Task prompt = Leave out every picture, then transcribe the rest of the listing exactly.
** Opening Source data block **
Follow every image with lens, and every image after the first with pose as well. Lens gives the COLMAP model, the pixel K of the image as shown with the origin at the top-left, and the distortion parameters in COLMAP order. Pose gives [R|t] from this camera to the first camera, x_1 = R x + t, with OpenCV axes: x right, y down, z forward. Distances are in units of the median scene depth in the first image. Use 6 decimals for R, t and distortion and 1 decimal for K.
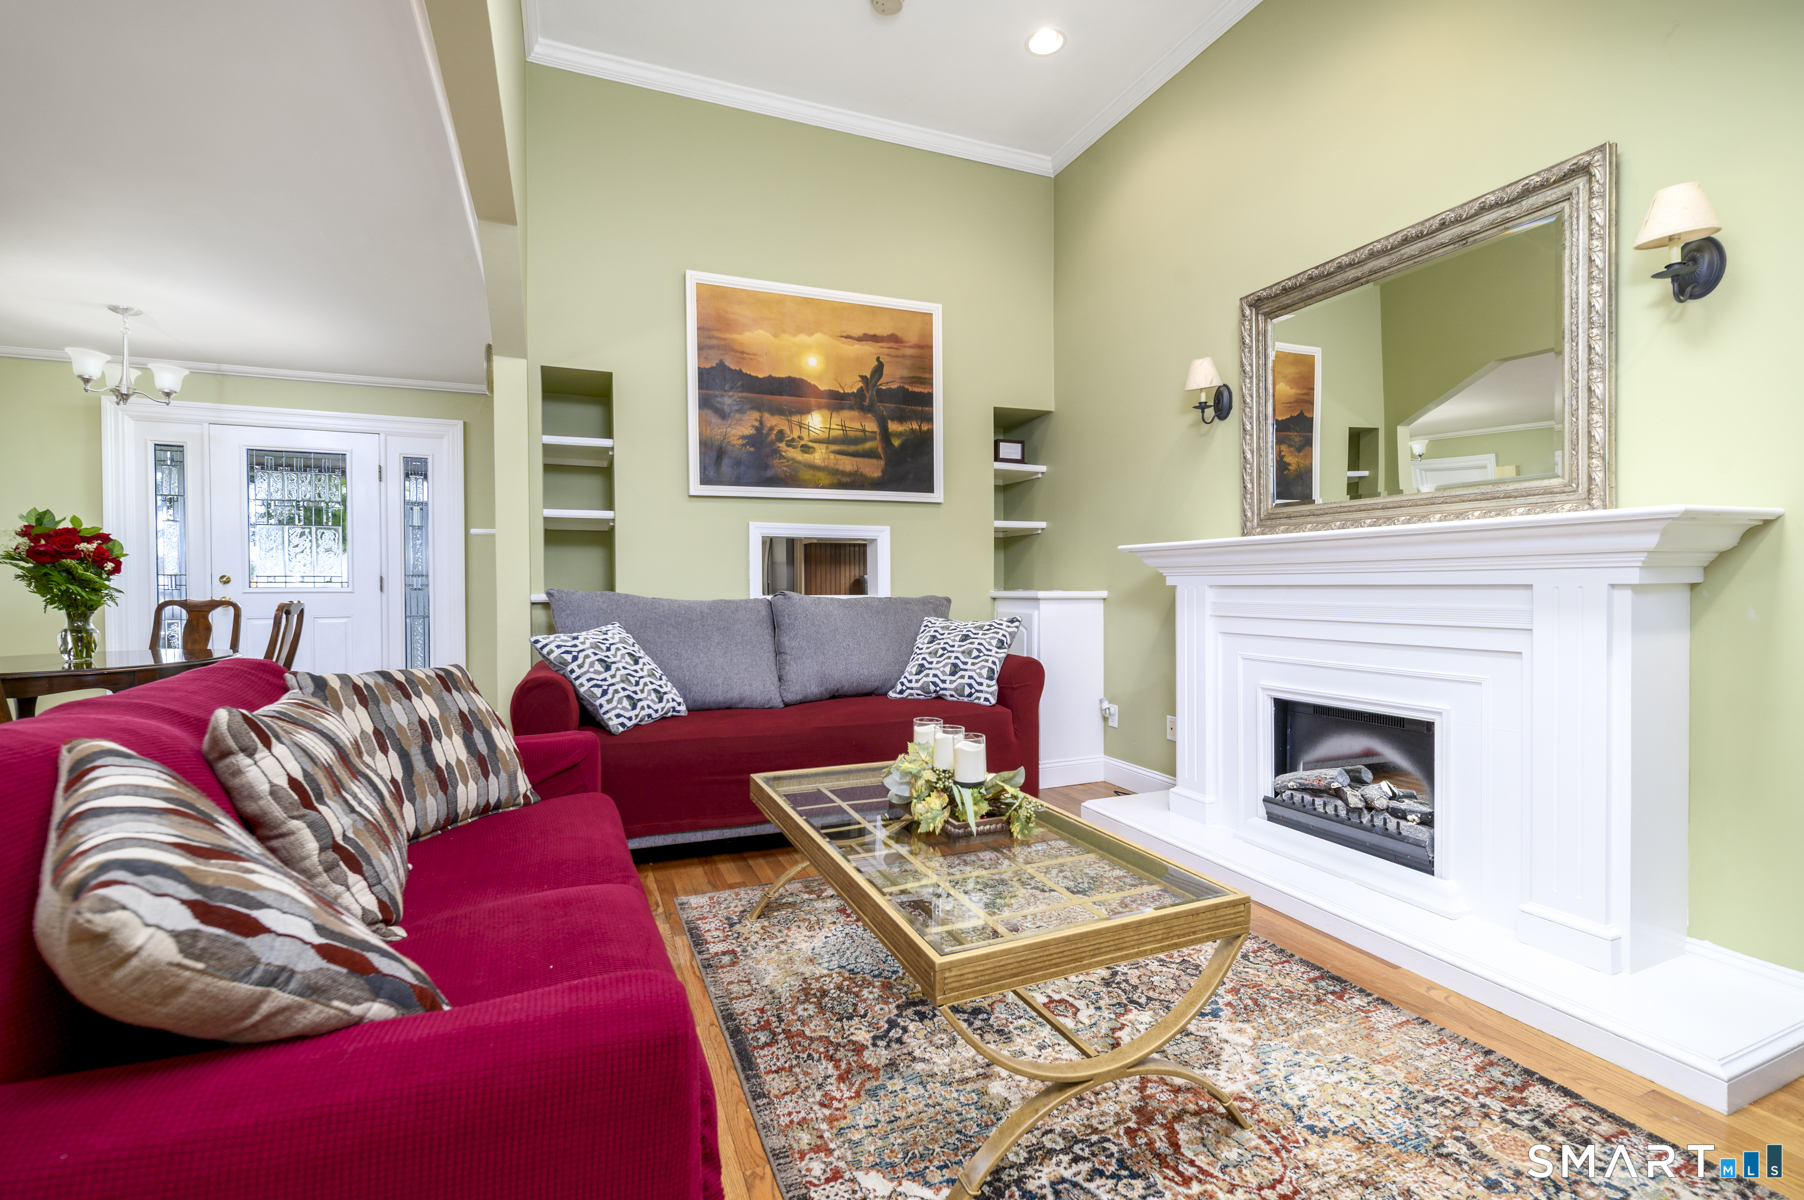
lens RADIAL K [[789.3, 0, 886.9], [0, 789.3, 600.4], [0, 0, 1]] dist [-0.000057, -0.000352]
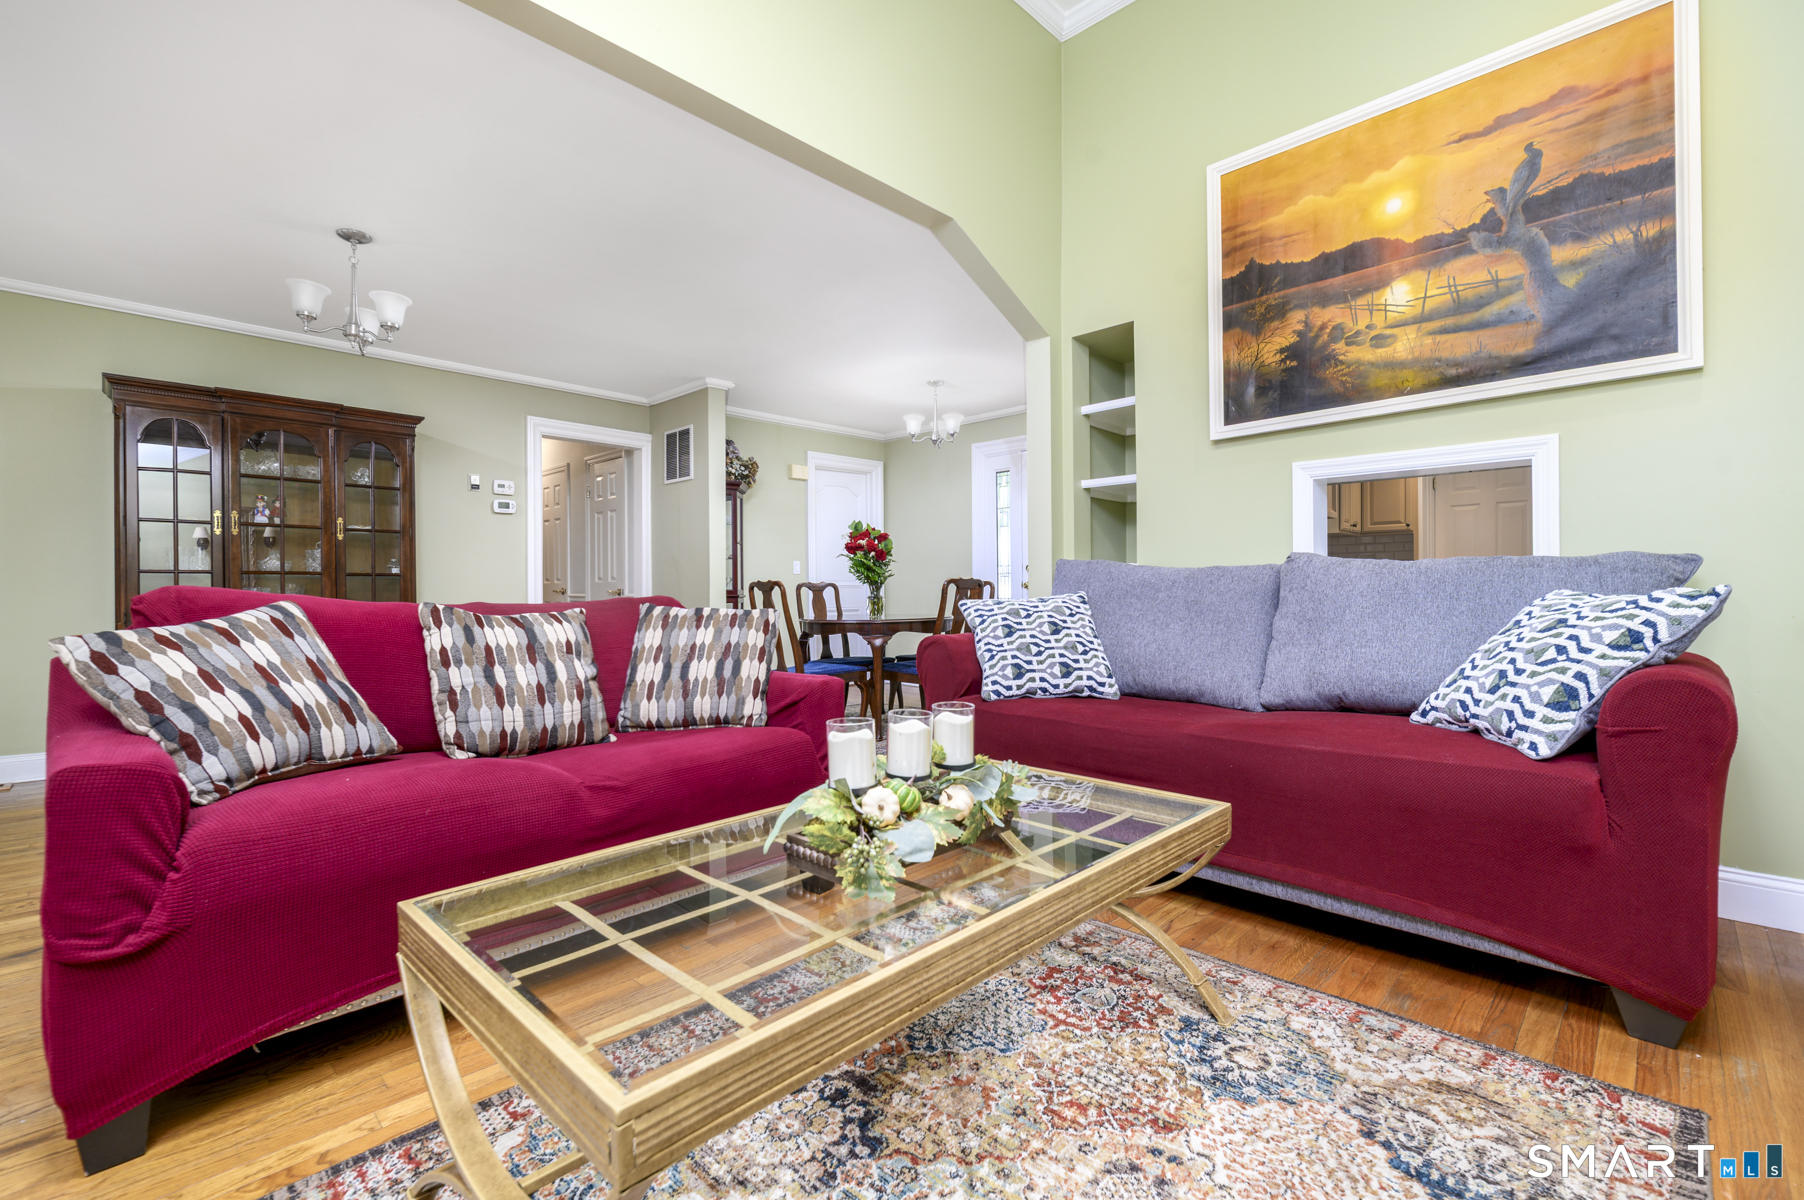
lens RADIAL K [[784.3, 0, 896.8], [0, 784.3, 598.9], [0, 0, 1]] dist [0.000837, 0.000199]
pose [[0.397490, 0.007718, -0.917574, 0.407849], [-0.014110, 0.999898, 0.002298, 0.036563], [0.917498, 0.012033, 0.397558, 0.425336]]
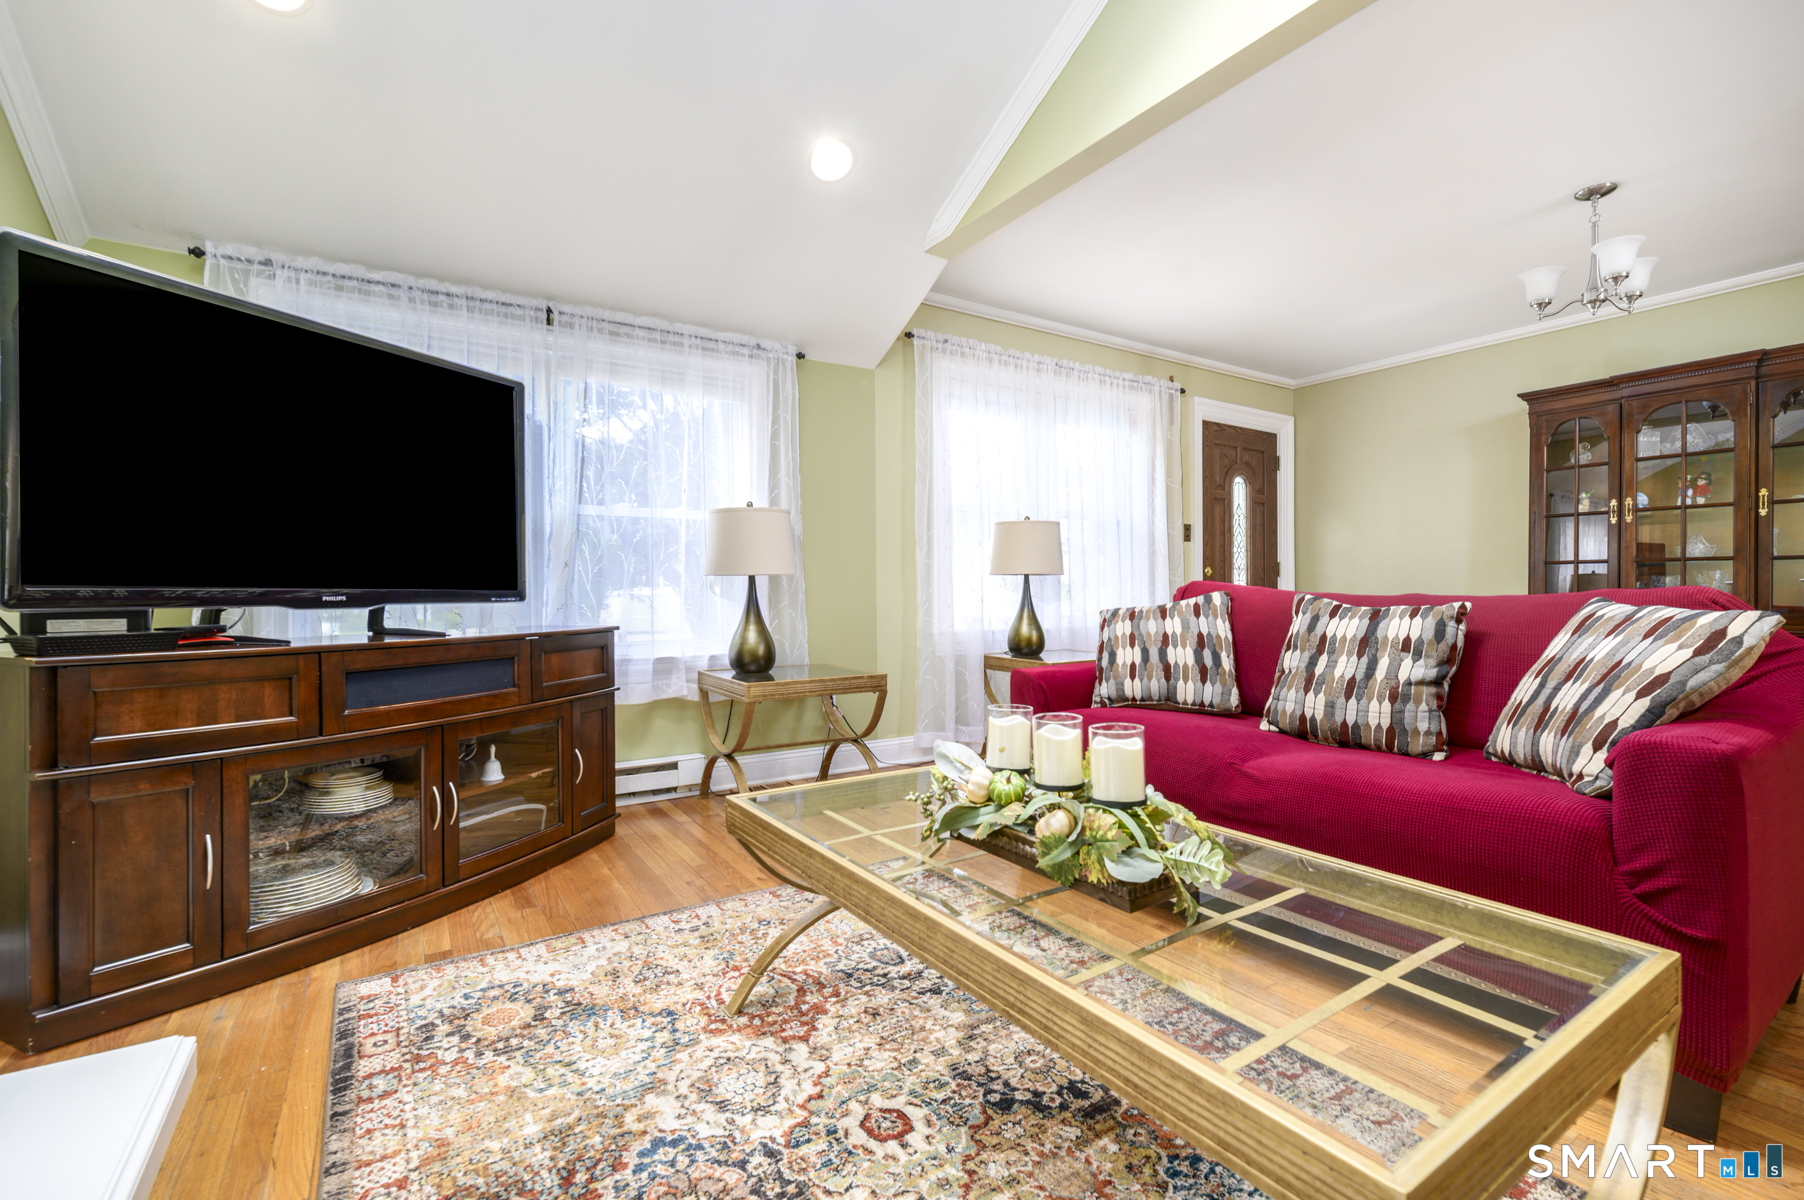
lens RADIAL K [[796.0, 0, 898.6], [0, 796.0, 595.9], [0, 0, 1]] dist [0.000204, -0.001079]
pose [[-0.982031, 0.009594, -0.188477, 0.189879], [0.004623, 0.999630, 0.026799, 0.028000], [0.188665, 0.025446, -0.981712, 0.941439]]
** Closing Source data block **
Written solution =
Follow every image with lens, and every image after the first with pose as well. Lens gives the COLMAP model, the pixel K of the image as shown with the origin at the top-left, and the distortion parameters in COLMAP order. Pose gives [R|t] from this camera to the first camera, x_1 = R x + t, with OpenCV axes: x right, y down, z forward. Distances are in units of the median scene depth in the first image. Use 6 decimals for R, t and distortion and 1 decimal for K.
lens RADIAL K [[789.3, 0, 886.9], [0, 789.3, 600.4], [0, 0, 1]] dist [-0.000057, -0.000352]
lens RADIAL K [[784.3, 0, 896.8], [0, 784.3, 598.9], [0, 0, 1]] dist [0.000837, 0.000199]
pose [[0.397490, 0.007718, -0.917574, 0.407849], [-0.014110, 0.999898, 0.002298, 0.036563], [0.917498, 0.012033, 0.397558, 0.425336]]
lens RADIAL K [[796.0, 0, 898.6], [0, 796.0, 595.9], [0, 0, 1]] dist [0.000204, -0.001079]
pose [[-0.982031, 0.009594, -0.188477, 0.189879], [0.004623, 0.999630, 0.026799, 0.028000], [0.188665, 0.025446, -0.981712, 0.941439]]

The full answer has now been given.